Which, I think allows to measure the availability and relative speed of public transport at 8am local time on a particular work day.

Here are the results for Berlin, Warsaw, Brisbane and Gold Coast:


What was missing in Simon's article and data was a number of failed attempts at routing by public transport between points A and B. The results for Brisbane and Gold Coast may be skewed by their boundaries including large national parks without any public transport nearby. Warsaw and Berlin also have large forests within city boundaries, but they seem to be more available.

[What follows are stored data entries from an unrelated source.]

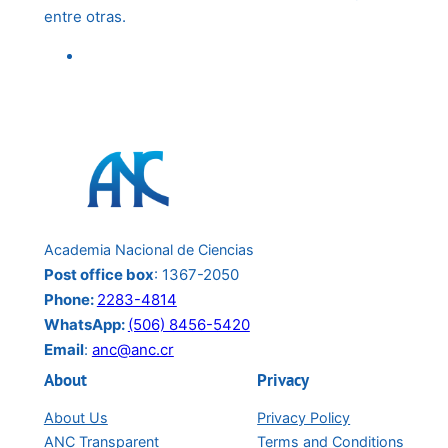
entre otras.
Academia Nacional de Ciencias
Post office box
: 1367-2050
Phone:
2283-4814
WhatsApp:
(506) 8456-5420
Email
:
anc@anc.cr
About
Privacy
About Us
Privacy Policy
ANC Transparent
Terms and Conditions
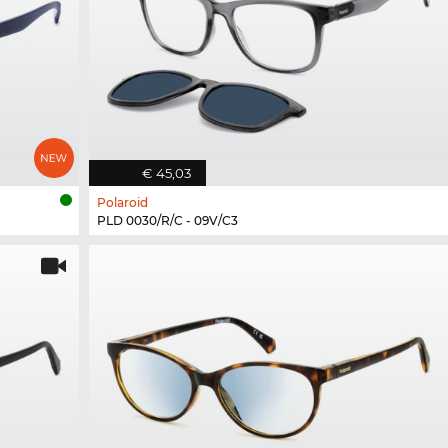
€ 45,03
Polaroid
PLD 0030/R/C - 09V/C3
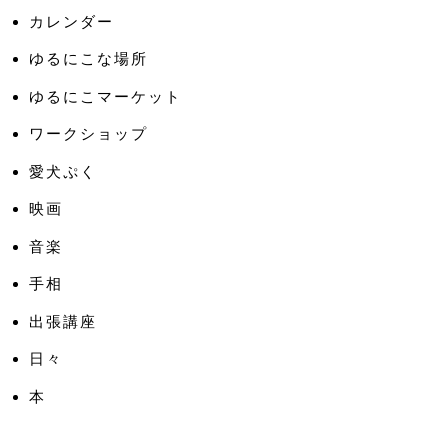
カレンダー
ゆるにこな場所
ゆるにこマーケット
ワークショップ
愛犬ぷく
映画
音楽
手相
出張講座
日々
本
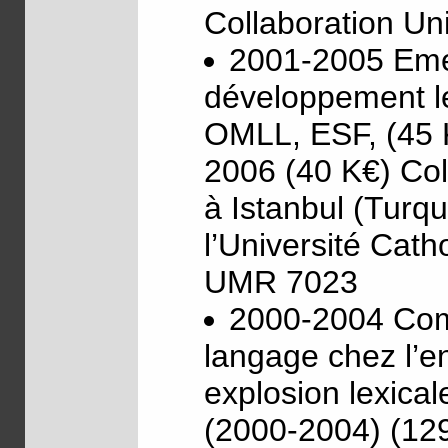
Collaboration Un
2001-2005 Emer
développement l
OMLL, ESF, (45 K
2006 (40 K€) Coll
à Istanbul (Turqu
l’Université Cat
UMR 7023
2000-2004 Comp
langage chez l’en
explosion lexic
(2000-2004) (129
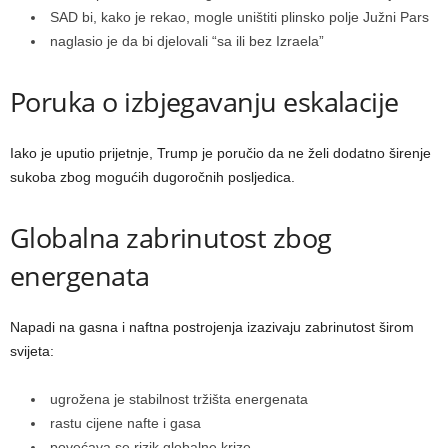
SAD bi, kako je rekao, mogle uništiti plinsko polje Južni Pars
naglasio je da bi djelovali “sa ili bez Izraela”
Poruka o izbjegavanju eskalacije
Iako je uputio prijetnje, Trump je poručio da ne želi dodatno širenje
sukoba zbog mogućih dugoročnih posljedica.
Globalna zabrinutost zbog
energenata
Napadi na gasna i naftna postrojenja izazivaju zabrinutost širom
svijeta:
ugrožena je stabilnost tržišta energenata
rastu cijene nafte i gasa
povećava se rizik globalne krize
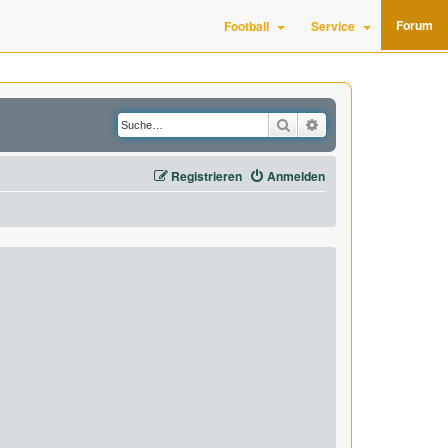
Forum
Football
Service
Suche
Erweiterte Suche
Registrieren
Anmelden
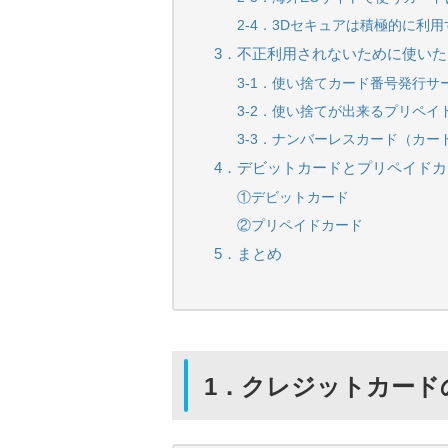
2-4．3Dセキュアは積極的に利用
3．不正利用されないために使い
3-1．使い捨てカード番号発行サ
3-2．使い捨てが出来るプリペイ
3-3．ナンバーレスカード（カ
4．デビットカードとプリペイド
①デビットカード
②プリペイドカード
5．まとめ
1．クレジットカード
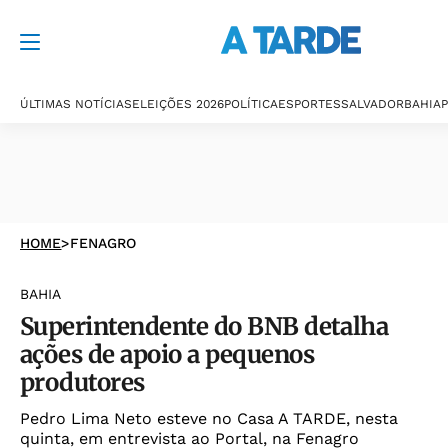
ÚLTIMAS NOTÍCIAS
ELEIÇÕES 2026
POLÍTICA
ESPORTES
SALVADOR
BAHIA
P
HOME
>
FENAGRO
BAHIA
Superintendente do BNB detalha
ações de apoio a pequenos
produtores
Pedro Lima Neto esteve no Casa A TARDE, nesta
quinta, em entrevista ao Portal, na Fenagro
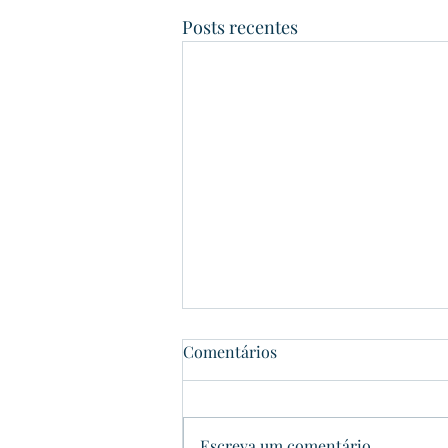
Posts recentes
Comentários
Dom Pedrito
Escreva um comentário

Still, in Brisbane and Gold Coast you CAN get there by car - driving is checked first, so the data as the measure of availability of public transport stands.

The code picks 10 random routes and asks Google Maps for a route at 8am local time when driving and when using public transit, and then compares the times. The longer it takes to get from A to B using public transport, the less attractive it is for people to use. A ratio of 2 means that it takes twice as much time to get from A to B using public transport than driving. The ratio of 2 is not bad.

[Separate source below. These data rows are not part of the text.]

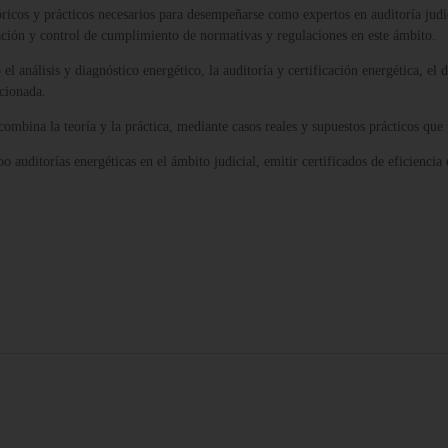
eóricos y prácticos necesarios para desempeñarse como expertos en auditoría judi
icación y control de cumplimiento de normativas y regulaciones en este ámbito.
 análisis y diagnóstico energético, la auditoría y certificación energética, el 
acionada.
combina la teoría y la práctica, mediante casos reales y supuestos prácticos que 
abo auditorías energéticas en el ámbito judicial, emitir certificados de eficienci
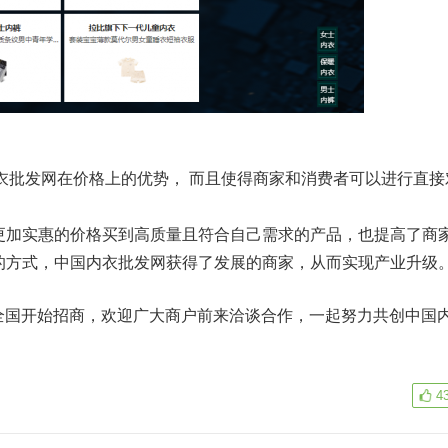
衣批发网在价格上的优势， 而且使得商家和消费者可以进行直接
更加实惠的价格买到高质量且符合自己需求的产品，也提高了商
的方式，中国内衣批发网获得了发展的商家，从而实现产业升级
全国开始招商，欢迎广大商户前来洽谈合作，一起努力共创中国
4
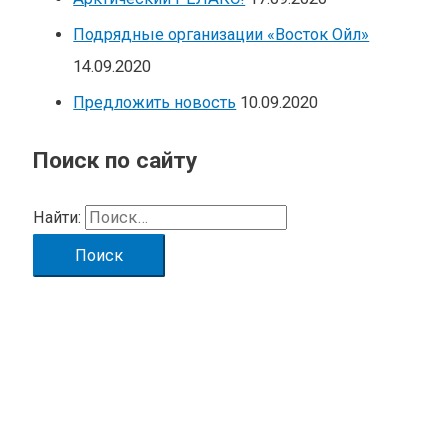
Подрядные организации «Восток Ойл»
14.09.2020
Предложить новость
10.09.2020
Поиск по сайту
Найти:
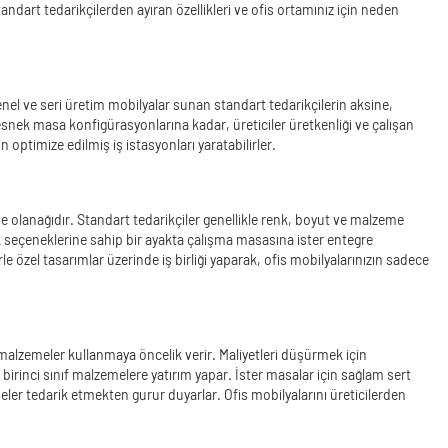
andart tedarikçilerden ayıran özellikleri ve ofis ortamınız için neden
 Genel ve seri üretim mobilyalar sunan standart tedarikçilerin aksine,
snek masa konfigürasyonlarına kadar, üreticiler üretkenliği ve çalışan
in optimize edilmiş iş istasyonları yaratabilirler.
ilme olanağıdır. Standart tedarikçiler genellikle renk, boyut ve malzeme
lik seçeneklerine sahip bir ayakta çalışma masasına ister entegre
rle özel tasarımlar üzerinde iş birliği yaparak, ofis mobilyalarınızın sadece
 malzemeler kullanmaya öncelik verir. Maliyetleri düşürmek için
birinci sınıf malzemelere yatırım yapar. İster masalar için sağlam sert
ler tedarik etmekten gurur duyarlar. Ofis mobilyalarını üreticilerden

I will do more testing, but from yesterday’s runs, the state of public transport availability is:

1. Warsaw: 0 failed attempts, speed ratio of 2.9

2. Berlin: 1 failed attempt, speed ratio of 2.1

3. Brisbane: 14 failed attempts, speed ratio of 7.4 

4. Gold Coast: 54 failed attempts, speed ratio of 4.2

The availability of public transport for Warsaw and Berlin is close to 100% (need to run 100 routes, instead of 10 to get more accurate percentages, but my guess Berlin is closer to 100% than 90%).

The availability of public transport for Brisbane is 42% and for Gold Coast only 16%.

The next step will be to to include more cities and check for correlations with public transport mode share.